Page excerpt
--- START ---

Sexed semen Once collected from the bull, sperm separated into female X-bearing and male Y-bearing sperm cells prior to artificially inseminating. Advantage is ability to produce calves of desired sex (DeVries et al., [2008]), though lower conception rates have been of concern (Wiegel, [2004]).
Embryo transfer Involves flushing embryos from a donor cow and transferring them to a recipient cow that is usually less valuable.
Recombinant bovine somatotropin Released for commercial use in 1994 and expected to increase milk yield by about 10 lbs/day. Adoption and effect on farm profitability extensively studied (e.g., McBride et al., [2004]; Tauer, [2009]; Gillespie et al., [2010]), with most finding no significant impact of use on farm cost and/or profitability. Modest adoption, partly due to negative consumer reactions to its use.
Management Practices
Regular veterinary services Promotes improved herd health and feed efficiency, with the objective of increasing production efficiency.
Use of a nutritionist to design feed mixes or purchase feed Improves herd health and efficiency, with objective of increasing production efficiency. May help in curbing excretion of specific nutrients that are of environmental concern.
Keeping individual cow Production Records Provides information on performance of each animal, assisting farmer in breeding, culling, and other decisions to increase production efficiency.
Forward purchasing of inputs Involves contracting with an input supplier prior to purchase to ensure steady supply of inputs at a specified price, reducing risk.
Negotiating price discounts for dairy inputs Facilitates procurement of lower-cost inputs. Generally more useful for larger operations that can purchase inputs in bulk. 32% of U.S. farms used forward contracts in 1994, with cash crop farmers using them more extensively than dairy farmers (Mishra and Perry, [1999]).
Production systems
Milk cows three or more times per day Facilitates efficient parlor usage and increased cow productivity. Third milking increases milk production per cow 6% to 19% (Amos et al., [1985]; DePeters et al., [1985]). Additional yield similar across cows regardless of cow productivity (Erdman and Varner, [1995]). Reduced reproductive efficiency may result as cow spends more time being milked (Gisi et al., [1986]).
Use of a dairy parlor Compared to stanchion milking systems, use of a parlor generally reduces milking labor costs and is more cost-efficient for larger herds (Tauer [1998]). Various configurations include swing, herringbone, parallel, side opening, polygon, carousel, flat barn. Cows enter stalls for milking, usually on raised platforms, and are released after milking.
Pasture-based milk production Refers to extensive use of pasture for cow's forage needs. Provision of ≥50% of the cow's forage ration from pasture during the grazing months (Gillespie et al., [2009b]). Generally produces less milk per cow, but at lower cost per cow. Some consumers willing to pay premium prices for milk from pasture-based operations. No significant differences found in profitability between pasture-based and similar-scale conventional milk production (Gillespie et al., [2009b]).
USDA certified organic milk production Has increased over past decade in response to consumer demand. Requires use of organically-grown feed and no growth promotants or antibiotics. U.S. organic milk production costs shown to be $5 - $8/cwt higher than for conventional milk (McBride and Greene, [2009]). No significant differences in technical efficiency found between U.S. organic and non-organic dairy farms (Mayen et al., [2010]).
Controlling the breeding and/or calving season Refers to practice of synchronizing breeding, calving, lactation, and dry seasons in dairy herd. Most often used in pasture-based operations to exploit optimal pasture conditions throughout year, but also other advantages (Turner and Skele, [2007]).

--- END ---

Exercise goal
In the excerpt on dairy farm practices, by how much does a third daily milking increase milk production per cow?

Supplied information
--- START ---

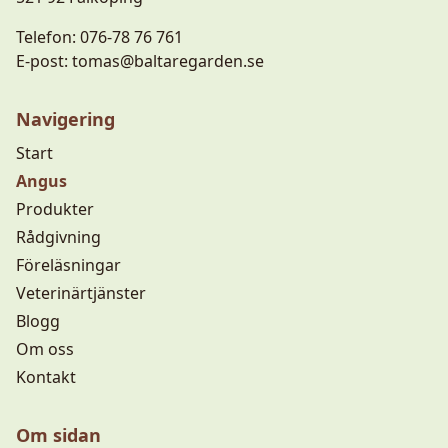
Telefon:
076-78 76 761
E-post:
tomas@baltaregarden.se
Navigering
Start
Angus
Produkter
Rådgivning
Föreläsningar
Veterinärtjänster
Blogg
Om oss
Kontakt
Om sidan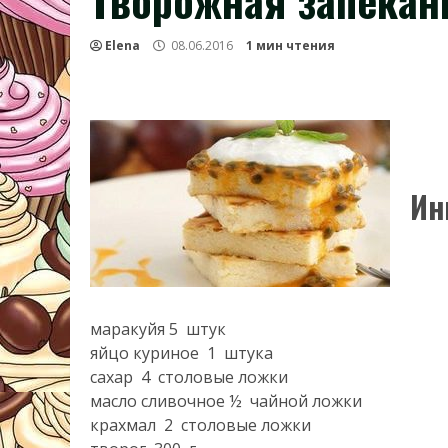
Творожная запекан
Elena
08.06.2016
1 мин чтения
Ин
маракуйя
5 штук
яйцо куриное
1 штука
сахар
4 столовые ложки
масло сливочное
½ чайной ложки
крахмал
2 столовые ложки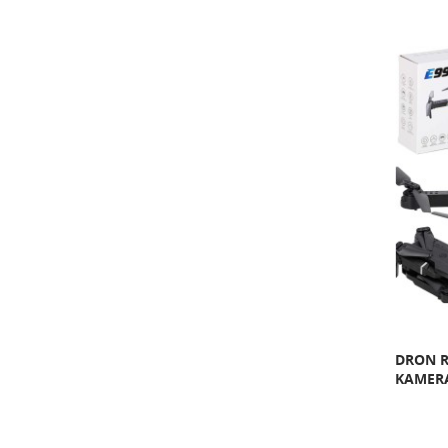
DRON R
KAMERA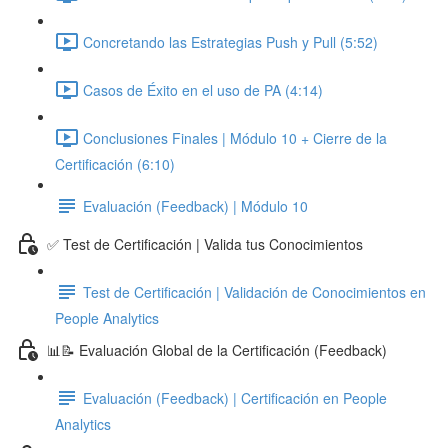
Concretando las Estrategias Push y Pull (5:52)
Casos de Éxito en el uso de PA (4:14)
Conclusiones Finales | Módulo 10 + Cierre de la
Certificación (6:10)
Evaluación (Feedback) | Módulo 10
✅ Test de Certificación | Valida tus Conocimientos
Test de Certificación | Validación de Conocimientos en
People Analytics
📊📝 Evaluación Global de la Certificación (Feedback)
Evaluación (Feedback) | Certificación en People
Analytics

--- END ---

Output of the task
It increases milk production per cow by 6% to 19%.